How Much Water Does Coal Mining Use?

Independent – June 20, 2005: Elders fight to keep land; Peabody opponent says elderly suffer from stress disorder By Kathy Helms
Din? Bureau

[A] group of residents who turned out Saturday at Forest Lake Chapter for a meeting on the C-aquifer, which possibly will be used to replace the higher-quality N-aquifer water Peabody now uses to slurry coal to Mohave Generating Station in Nevada.

Peabody [Coal Company] hopes to expand its operation and increase its water usage. Residents want running water in their homes. They say they’re tired of giving up their resources and getting little in return. …

Paulinos’ home is located near Peabody’s Kayenta mine, and the strip-mine operation is headed south, in her direction. She said she used to hear blasting, but that has now stopped. She said the ground shook also.

“There’s a lot of blasting damage that does occur to the houses up there,” Benally said. “During the public hearing here, one of the guys that had been relocated from HPL (Hopi Partitioned Land) said the relocation home they got from the Hopi land dispute was already getting cracks.

“Historically, Peabody said that a lot of the cracks in floors of the houses were because of the poor construction of the homes. Now, these are government-built homes and Peabody-built homes and they’re experiencing the same problems.”

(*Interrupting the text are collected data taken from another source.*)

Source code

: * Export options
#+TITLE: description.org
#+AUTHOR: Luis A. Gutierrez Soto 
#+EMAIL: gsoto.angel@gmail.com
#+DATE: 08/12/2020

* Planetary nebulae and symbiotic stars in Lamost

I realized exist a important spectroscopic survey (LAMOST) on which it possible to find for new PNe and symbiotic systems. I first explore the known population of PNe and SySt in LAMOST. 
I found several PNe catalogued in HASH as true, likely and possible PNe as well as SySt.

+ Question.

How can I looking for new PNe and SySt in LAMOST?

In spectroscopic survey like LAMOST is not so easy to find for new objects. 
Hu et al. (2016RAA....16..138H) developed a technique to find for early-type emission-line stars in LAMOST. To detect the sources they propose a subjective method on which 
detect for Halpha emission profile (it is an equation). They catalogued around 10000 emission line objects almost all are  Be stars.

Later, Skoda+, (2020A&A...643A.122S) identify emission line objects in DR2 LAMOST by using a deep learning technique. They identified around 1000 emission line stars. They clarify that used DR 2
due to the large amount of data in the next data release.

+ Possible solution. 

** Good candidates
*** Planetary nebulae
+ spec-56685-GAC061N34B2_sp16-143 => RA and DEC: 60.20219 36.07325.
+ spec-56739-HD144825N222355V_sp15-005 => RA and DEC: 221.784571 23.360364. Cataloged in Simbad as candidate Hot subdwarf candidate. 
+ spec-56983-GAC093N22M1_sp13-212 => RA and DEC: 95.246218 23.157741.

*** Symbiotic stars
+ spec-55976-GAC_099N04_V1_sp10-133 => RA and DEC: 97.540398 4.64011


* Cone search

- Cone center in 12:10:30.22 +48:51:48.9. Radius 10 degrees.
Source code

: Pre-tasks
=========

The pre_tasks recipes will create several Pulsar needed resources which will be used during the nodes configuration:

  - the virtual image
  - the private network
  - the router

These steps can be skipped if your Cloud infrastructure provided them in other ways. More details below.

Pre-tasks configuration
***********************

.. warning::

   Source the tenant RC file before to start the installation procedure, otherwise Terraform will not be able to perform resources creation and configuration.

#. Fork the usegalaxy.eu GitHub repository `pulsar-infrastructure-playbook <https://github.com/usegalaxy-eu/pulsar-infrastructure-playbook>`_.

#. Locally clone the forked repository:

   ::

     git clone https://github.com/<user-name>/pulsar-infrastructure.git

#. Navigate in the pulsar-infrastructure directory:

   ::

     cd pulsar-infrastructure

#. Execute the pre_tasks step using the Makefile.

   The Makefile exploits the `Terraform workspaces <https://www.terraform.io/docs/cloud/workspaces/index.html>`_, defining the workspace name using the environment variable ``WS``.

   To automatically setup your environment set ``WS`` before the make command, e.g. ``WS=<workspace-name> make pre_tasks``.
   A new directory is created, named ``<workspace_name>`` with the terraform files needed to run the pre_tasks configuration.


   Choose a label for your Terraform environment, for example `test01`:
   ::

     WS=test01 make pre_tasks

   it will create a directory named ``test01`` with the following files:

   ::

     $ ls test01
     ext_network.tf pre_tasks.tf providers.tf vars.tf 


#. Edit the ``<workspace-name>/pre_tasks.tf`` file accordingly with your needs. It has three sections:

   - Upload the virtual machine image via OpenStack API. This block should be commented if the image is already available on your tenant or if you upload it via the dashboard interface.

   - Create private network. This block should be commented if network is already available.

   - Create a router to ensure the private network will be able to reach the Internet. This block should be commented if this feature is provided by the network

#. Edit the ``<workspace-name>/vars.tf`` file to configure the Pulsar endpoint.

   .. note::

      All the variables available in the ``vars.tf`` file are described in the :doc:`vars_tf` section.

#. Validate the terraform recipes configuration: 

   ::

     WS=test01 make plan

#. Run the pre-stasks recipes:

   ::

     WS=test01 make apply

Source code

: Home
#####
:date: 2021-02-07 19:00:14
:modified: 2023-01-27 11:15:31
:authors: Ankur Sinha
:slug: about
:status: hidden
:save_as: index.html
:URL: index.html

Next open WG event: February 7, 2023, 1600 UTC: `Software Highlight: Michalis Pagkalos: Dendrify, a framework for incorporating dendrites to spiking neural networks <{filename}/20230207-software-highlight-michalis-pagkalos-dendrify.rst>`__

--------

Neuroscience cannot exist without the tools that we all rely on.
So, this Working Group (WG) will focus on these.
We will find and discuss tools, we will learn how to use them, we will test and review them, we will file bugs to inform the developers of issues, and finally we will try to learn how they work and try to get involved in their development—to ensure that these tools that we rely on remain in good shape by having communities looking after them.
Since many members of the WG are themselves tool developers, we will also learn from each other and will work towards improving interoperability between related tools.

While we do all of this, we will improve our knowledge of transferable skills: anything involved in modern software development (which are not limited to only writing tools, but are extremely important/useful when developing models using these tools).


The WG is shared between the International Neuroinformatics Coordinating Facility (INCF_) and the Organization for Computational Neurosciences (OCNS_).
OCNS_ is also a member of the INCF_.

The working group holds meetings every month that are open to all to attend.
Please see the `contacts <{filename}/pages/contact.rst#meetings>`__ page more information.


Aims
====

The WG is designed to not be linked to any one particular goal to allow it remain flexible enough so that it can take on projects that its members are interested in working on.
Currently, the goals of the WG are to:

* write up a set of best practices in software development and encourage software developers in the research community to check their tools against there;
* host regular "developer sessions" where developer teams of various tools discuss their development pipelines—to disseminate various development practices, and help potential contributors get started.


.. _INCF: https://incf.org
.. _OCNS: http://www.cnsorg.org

Paul Clark of Black Mesa works at the mine. Even so, he takes issue with how the Navajo Nation and its people have been compensated for their coal. He said that years back, Peabody was paying “12-1/2 cents for anything that they get under from the earth. Then they wanted to raise up 7 more cents, saying, ‘Now, I’m going to pay you 20 cents. I’ll pay you 20 cents for this coal a ton.’ ”

“Then people agreed and didn’t know anything about the prices like that, whether it was fair or not. That’s how Peabody tricked the Navajo,” Clark said.

Be sure to note the insanity of using water in the Four Corners desert to create a slurry of coal so as to simplify pumping it hundreds of miles. And you thought Big Oil was destroying the region.

Here’s where someone snidely asks, “Are your lights on? Do you drive a car?” I’m still entitled to my outrage (and regret) at what we are doing to our world on the cheap. mjh

And Daddy won’t you take me back to Muhlenberg county,
Down by the Green River, where Paradise lay.
“Well I’m sorry, my son, but you’re too late in askin’.”
“Mr. Peabody’s coal train has hauled it away.”